(Source texts of formatted documents)
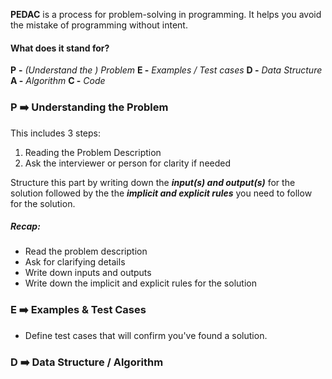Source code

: **PEDAC** is a process for problem-solving in programming. It helps you avoid the mistake of programming without intent. 

#### What does it stand for?

**P** **-** *(Understand the ) Problem*
**E -** *Examples / Test cases*
**D -** *Data Structure*
**A -** *Algorithm*
**C -** *Code*

### P ➡️ Understanding the Problem

This includes 3 steps:
1. Reading the Problem Description
2. Ask the interviewer or person for clarity if needed

Structure this part by writing down the ***input(s) and output(s)*** for the solution followed by the the ***implicit and explicit rules*** you need to follow for the solution.

##### Recap:
- Read the problem description
- Ask for clarifying details
- Write down inputs and outputs
- Write down the implicit and explicit rules for the solution

### E ➡️ Examples & Test Cases

- Define test cases that will confirm you've found a solution. 

### D ➡️ Data Structure / Algorithm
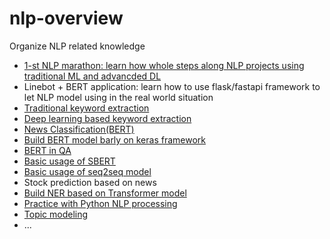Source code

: # nlp-overview
Organize NLP related knowledge
- [1-st NLP marathon: learn how whole steps along NLP projects using traditional ML and advancded DL](https://github.com/AbandonBlue/1-st_NLP)
- Linebot + BERT application: learn how to use flask/fastapi framework to let NLP model using in the real world situation 
- [Traditional keyword extraction](https://github.com/AbandonBlue/nlp-overview/tree/main/keyword-extraction)
- [Deep learning based keyword extraction](https://github.com/AbandonBlue/nlp-overview/tree/main/keyword-extraction)
- [News Classification(BERT)](https://github.com/AbandonBlue/nlp-overview/tree/main/news-classification-bert)
- [Build BERT model barly on keras framework](https://github.com/AbandonBlue/daily-ds/tree/main/model/keras-bert)
- [BERT in QA](https://github.com/AbandonBlue/daily-ds/blob/main/model/bert_text_extraction.ipynb)
- [Basic usage of SBERT](https://github.com/AbandonBlue/nlp-overview/tree/main/sbert)
- [Basic usage of seq2seq model](https://github.com/AbandonBlue/nlp-overview/tree/main/seq2seq)
- Stock prediction based on news
- [Build NER based on Transformer model](https://github.com/AbandonBlue/daily-ds/blob/main/model/keras_NER_transformers.ipynb)
- [Practice with Python NLP processing](https://github.com/AbandonBlue/nlp-overview/tree/main/Practice-with-Python-NLP-processing)
- [Topic modeling](https://github.com/AbandonBlue/nlp-overview/tree/main/topic-model)
- ...
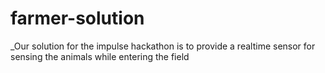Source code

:# farmer-solution
_Our solution for the impulse hackathon is to provide a realtime sensor for sensing the animals while entering the field

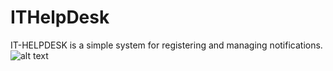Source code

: # ITHelpDesk
IT-HELPDESK is a simple system for registering and managing notifications.
![alt text](https://mp-programs.pl/wp-content/uploads/2022/01/ithelpdesk.png)
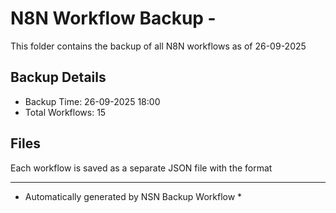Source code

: # N8N Workflow Backup - 
This folder contains the backup of all N8N workflows as of 26-09-2025

## Backup Details
- Backup Time: 26-09-2025 18:00
- Total Workflows: 15

## Files
Each workflow is saved as a separate JSON file with the format

-----------
* Automatically generated by NSN Backup Workflow *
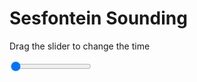 <h1>Sesfontein Sounding</h1>
<p>Drag the slider to change the time</p>

<div class="slidecontainer">
<input oninput='setImage(this)' class="slider" type="range" min="0" max="2" value="0" step="1" />
<img id='img'/>
</div>

<script>
var img = document.getElementById('img');
var img_array = ['/assets/images/skwt/skd_sesfontein_wrfout_d01_2020-06-06_12:00:00.png',
'/assets/images/skwt/skd_sesfontein_wrfout_d01_2020-06-06_18:00:00.png',];
function setImage(obj)
{
        var value = obj.value;
        img.src = img_array[value];

}
</script>

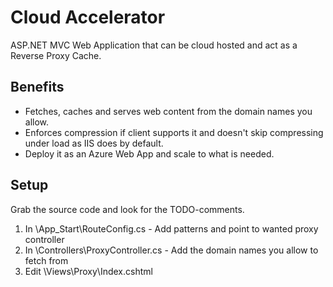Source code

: # Cloud Accelerator
ASP.NET MVC Web Application that can be cloud hosted and act as a Reverse Proxy Cache.

## Benefits
* Fetches, caches and serves web content from the domain names you allow.
* Enforces compression if client supports it and doesn't skip compressing under load as IIS does by default.
* Deploy it as an Azure Web App and scale to what is needed.

## Setup
Grab the source code and look for the TODO-comments.

1. In \App_Start\RouteConfig.cs - Add patterns and point to wanted proxy controller
2. In \Controllers\ProxyController.cs - Add the domain names you allow to fetch from
3. Edit \Views\Proxy\Index.cshtml
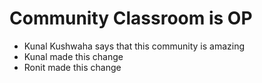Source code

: # Community Classroom is OP

- Kunal Kushwaha says that this community is amazing
- Kunal made this change
- Ronit made this change
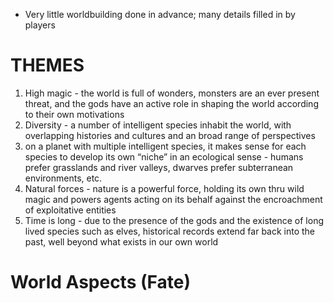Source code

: - Very little worldbuilding done in advance; many details filled in by players 

# THEMES

1. High magic - the world is full of wonders, monsters are an ever present threat, and the gods have an active role in shaping the world according to their own motivations 
2. Diversity - a number of intelligent species inhabit the world, with overlapping histories and cultures and an broad range of perspectives 
3. on a planet with multiple intelligent species, it makes sense for each species to develop its own “niche” in an ecological sense - humans prefer grasslands and river valleys, dwarves prefer subterranean environments, etc.
4. Natural forces - nature is a powerful force, holding its own thru wild magic and powers agents acting on its behalf against the encroachment of exploitative entities 
5. Time is long - due to the presence of the gods and the existence of long lived species such as elves, historical records extend far back into the past, well beyond what exists in our own world

# World Aspects (Fate)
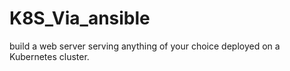 # K8S_Via_ansible
build a web server serving anything of your choice deployed on a Kubernetes cluster.
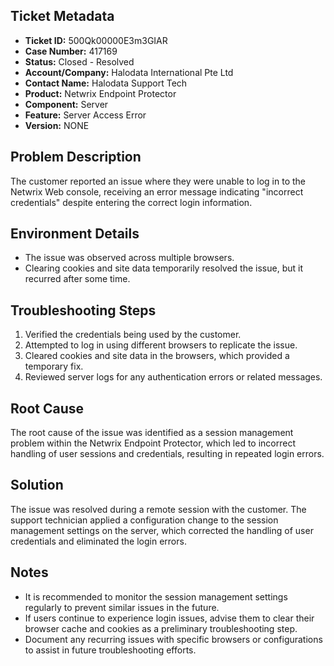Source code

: ## Ticket Metadata
- **Ticket ID:** 500Qk00000E3m3GIAR
- **Case Number:** 417169
- **Status:** Closed - Resolved
- **Account/Company:** Halodata International Pte Ltd
- **Contact Name:** Halodata Support Tech
- **Product:** Netwrix Endpoint Protector
- **Component:** Server
- **Feature:** Server Access Error
- **Version:** NONE

## Problem Description
The customer reported an issue where they were unable to log in to the Netwrix Web console, receiving an error message indicating "incorrect credentials" despite entering the correct login information.

## Environment Details
- The issue was observed across multiple browsers.
- Clearing cookies and site data temporarily resolved the issue, but it recurred after some time.

## Troubleshooting Steps
1. Verified the credentials being used by the customer.
2. Attempted to log in using different browsers to replicate the issue.
3. Cleared cookies and site data in the browsers, which provided a temporary fix.
4. Reviewed server logs for any authentication errors or related messages.

## Root Cause
The root cause of the issue was identified as a session management problem within the Netwrix Endpoint Protector, which led to incorrect handling of user sessions and credentials, resulting in repeated login errors.

## Solution
The issue was resolved during a remote session with the customer. The support technician applied a configuration change to the session management settings on the server, which corrected the handling of user credentials and eliminated the login errors.

## Notes
- It is recommended to monitor the session management settings regularly to prevent similar issues in the future.
- If users continue to experience login issues, advise them to clear their browser cache and cookies as a preliminary troubleshooting step.
- Document any recurring issues with specific browsers or configurations to assist in future troubleshooting efforts.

What needs to be done: Omit the pictures. Print, word for word, the lines from the beginning of the entries above through the line that holds "- [Practice with".

Problem solution:
Source code

: **PEDAC** is a process for problem-solving in programming. It helps you avoid the mistake of programming without intent. 

#### What does it stand for?

**P** **-** *(Understand the ) Problem*
**E -** *Examples / Test cases*
**D -** *Data Structure*
**A -** *Algorithm*
**C -** *Code*

### P ➡️ Understanding the Problem

This includes 3 steps:
1. Reading the Problem Description
2. Ask the interviewer or person for clarity if needed

Structure this part by writing down the ***input(s) and output(s)*** for the solution followed by the the ***implicit and explicit rules*** you need to follow for the solution.

##### Recap:
- Read the problem description
- Ask for clarifying details
- Write down inputs and outputs
- Write down the implicit and explicit rules for the solution

### E ➡️ Examples & Test Cases

- Define test cases that will confirm you've found a solution. 

### D ➡️ Data Structure / Algorithm
Source code

: # nlp-overview
Organize NLP related knowledge
- [1-st NLP marathon: learn how whole steps along NLP projects using traditional ML and advancded DL](https://github.com/AbandonBlue/1-st_NLP)
- Linebot + BERT application: learn how to use flask/fastapi framework to let NLP model using in the real world situation 
- [Traditional keyword extraction](https://github.com/AbandonBlue/nlp-overview/tree/main/keyword-extraction)
- [Deep learning based keyword extraction](https://github.com/AbandonBlue/nlp-overview/tree/main/keyword-extraction)
- [News Classification(BERT)](https://github.com/AbandonBlue/nlp-overview/tree/main/news-classification-bert)
- [Build BERT model barly on keras framework](https://github.com/AbandonBlue/daily-ds/tree/main/model/keras-bert)
- [BERT in QA](https://github.com/AbandonBlue/daily-ds/blob/main/model/bert_text_extraction.ipynb)
- [Basic usage of SBERT](https://github.com/AbandonBlue/nlp-overview/tree/main/sbert)
- [Basic usage of seq2seq model](https://github.com/AbandonBlue/nlp-overview/tree/main/seq2seq)
- Stock prediction based on news
- [Build NER based on Transformer model](https://github.com/AbandonBlue/daily-ds/blob/main/model/keras_NER_transformers.ipynb)
- [Practice with Python NLP processing](https://github.com/AbandonBlue/nlp-overview/tree/main/Practice-with-Python-NLP-processing)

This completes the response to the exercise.